第120話『剣をかかげ、何を思う』
「うーん、どうしようかな……」
アンリは一人、訓練場で悩んでいた。深刻な顔で【打ち壊すもの】を構えてはぶつぶつと唸っている。いつもはこの身の丈ほどの長さを持つ剣を縦横無尽に振るうアンリであったが、今日の彼はなぜか突っ立ったまま、とある言葉を何度も繰り返すだけであった。
剣を垂直にかかげ、アンリは本日幾度目かの変身を行う。
「カルドラの名において執行者となり、我、簒奪者を討たん!!」
アンリの言葉と共に生まれた光が全身を包む。その輝きが薄れた時、アンリはいつものように鎧を身に着けていた。しかし、何か不満があるのかアンリの顔は冴えない。
「うーん、何か違うな……もっとこう、ぐっとくる言い方はないかな?」
アンリが先ほどから悩んでいるのは何のことはない。ほとんどの執行者が武具をその身に纏う時に叫ぶ、変身の口上についてである。
アンリは執行者になった日、エレンが口にした言葉と同じ言葉を変身時のそれとしていたが、最近自分と一緒に戦った仲間達に触発され、自分だけのオリジナルである言い回しはないだろうかとさっきから頭をひねっているのだ。年若い執行者がよくかかる症状であった。

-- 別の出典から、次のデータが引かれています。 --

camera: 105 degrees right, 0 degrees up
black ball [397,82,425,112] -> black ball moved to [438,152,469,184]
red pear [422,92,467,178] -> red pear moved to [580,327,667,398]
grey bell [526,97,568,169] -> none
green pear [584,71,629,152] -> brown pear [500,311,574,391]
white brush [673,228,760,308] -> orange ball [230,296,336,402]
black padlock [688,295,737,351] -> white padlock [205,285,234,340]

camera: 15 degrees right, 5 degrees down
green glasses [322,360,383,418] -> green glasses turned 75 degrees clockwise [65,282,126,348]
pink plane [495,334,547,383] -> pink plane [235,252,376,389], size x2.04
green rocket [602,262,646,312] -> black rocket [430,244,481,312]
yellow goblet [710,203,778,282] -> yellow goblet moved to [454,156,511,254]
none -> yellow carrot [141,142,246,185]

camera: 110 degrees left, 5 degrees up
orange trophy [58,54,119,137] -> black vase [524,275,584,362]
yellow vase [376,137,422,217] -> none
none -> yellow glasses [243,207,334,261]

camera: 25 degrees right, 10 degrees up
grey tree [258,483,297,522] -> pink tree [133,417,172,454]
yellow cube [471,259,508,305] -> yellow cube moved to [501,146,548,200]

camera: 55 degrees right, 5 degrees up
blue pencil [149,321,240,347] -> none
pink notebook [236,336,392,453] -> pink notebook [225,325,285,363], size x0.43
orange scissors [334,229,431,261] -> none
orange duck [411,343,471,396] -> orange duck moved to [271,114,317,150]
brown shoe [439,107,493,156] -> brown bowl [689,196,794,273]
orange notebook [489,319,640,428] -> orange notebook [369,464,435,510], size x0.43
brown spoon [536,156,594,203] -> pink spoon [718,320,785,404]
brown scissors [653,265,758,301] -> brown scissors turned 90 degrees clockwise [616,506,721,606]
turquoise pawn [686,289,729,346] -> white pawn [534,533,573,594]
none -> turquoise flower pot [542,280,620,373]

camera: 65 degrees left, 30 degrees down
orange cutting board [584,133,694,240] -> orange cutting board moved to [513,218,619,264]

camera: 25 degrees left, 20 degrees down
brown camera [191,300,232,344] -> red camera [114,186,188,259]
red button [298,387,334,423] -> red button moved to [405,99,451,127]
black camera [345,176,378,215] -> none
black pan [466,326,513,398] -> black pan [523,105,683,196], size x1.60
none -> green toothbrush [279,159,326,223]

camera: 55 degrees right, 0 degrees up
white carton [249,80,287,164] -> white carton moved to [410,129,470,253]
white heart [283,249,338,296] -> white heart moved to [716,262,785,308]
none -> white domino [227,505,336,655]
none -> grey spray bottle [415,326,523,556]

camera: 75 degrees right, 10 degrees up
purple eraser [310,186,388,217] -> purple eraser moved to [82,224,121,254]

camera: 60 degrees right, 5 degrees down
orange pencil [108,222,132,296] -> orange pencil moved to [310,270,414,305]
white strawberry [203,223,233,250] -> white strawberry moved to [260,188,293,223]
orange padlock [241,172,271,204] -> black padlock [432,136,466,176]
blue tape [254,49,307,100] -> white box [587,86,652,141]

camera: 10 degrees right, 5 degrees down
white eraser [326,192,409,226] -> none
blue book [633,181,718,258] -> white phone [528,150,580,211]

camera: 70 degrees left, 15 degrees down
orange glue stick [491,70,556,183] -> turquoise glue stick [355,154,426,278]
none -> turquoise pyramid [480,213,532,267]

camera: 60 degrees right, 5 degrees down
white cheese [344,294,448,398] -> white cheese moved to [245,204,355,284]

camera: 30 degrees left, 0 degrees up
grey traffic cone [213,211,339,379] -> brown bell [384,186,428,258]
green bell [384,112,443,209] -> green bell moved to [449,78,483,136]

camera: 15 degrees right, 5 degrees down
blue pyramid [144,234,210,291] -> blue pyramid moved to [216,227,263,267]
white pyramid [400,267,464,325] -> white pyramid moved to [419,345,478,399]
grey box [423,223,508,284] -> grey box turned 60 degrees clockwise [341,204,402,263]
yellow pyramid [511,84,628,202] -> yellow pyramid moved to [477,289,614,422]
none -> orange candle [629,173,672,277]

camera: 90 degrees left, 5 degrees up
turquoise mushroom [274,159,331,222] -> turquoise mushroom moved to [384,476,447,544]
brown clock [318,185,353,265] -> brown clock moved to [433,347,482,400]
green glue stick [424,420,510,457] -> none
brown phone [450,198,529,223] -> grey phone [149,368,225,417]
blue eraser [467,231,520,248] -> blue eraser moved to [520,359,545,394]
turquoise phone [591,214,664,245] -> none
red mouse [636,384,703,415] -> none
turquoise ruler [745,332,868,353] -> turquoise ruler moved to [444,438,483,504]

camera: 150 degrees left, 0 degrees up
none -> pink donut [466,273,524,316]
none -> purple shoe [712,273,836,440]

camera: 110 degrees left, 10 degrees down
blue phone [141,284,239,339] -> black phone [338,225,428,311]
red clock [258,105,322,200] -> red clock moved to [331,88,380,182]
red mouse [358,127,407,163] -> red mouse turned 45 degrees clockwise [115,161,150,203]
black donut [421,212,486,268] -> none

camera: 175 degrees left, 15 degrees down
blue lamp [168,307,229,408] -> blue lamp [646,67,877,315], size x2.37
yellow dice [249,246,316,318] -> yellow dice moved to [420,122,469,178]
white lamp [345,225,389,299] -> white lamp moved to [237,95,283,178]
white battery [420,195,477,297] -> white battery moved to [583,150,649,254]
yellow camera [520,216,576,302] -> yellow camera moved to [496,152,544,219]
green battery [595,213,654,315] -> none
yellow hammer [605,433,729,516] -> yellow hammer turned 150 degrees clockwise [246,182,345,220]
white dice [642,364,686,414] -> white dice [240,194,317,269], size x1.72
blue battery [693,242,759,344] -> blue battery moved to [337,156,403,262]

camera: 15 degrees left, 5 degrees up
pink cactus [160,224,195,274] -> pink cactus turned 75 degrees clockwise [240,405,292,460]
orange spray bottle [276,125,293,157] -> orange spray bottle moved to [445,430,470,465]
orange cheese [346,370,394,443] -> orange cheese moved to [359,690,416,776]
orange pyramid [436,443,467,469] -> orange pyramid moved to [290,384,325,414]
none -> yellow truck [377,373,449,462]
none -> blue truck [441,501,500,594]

さすがにこんなことを幼馴染であるエレンに相談は出来ない。アンリは訓練場の片隅で朝から一人、ずっとそんな試行錯誤を行っているのであった。
「アンリさんアンリさん」
「うん?」
地面に視線を向けていたアンリは己を呼ぶ声に頭をあげる。いつの間に現れたのか、目の前にはつぶらな赤紫の瞳があった。
「あ、ミルティーユ」
「おはようございますアンリさん」
ミルティーユは両腕をスカートの前に垂らしたまま微笑んだ。その手には草木で編まれたバスケットがさげられている。
「お昼、まだですよね? 良かったら一緒に食べませんか?」
ミルティーユは編み籠を掲げ、アンリの胃袋を魅惑する提案をした。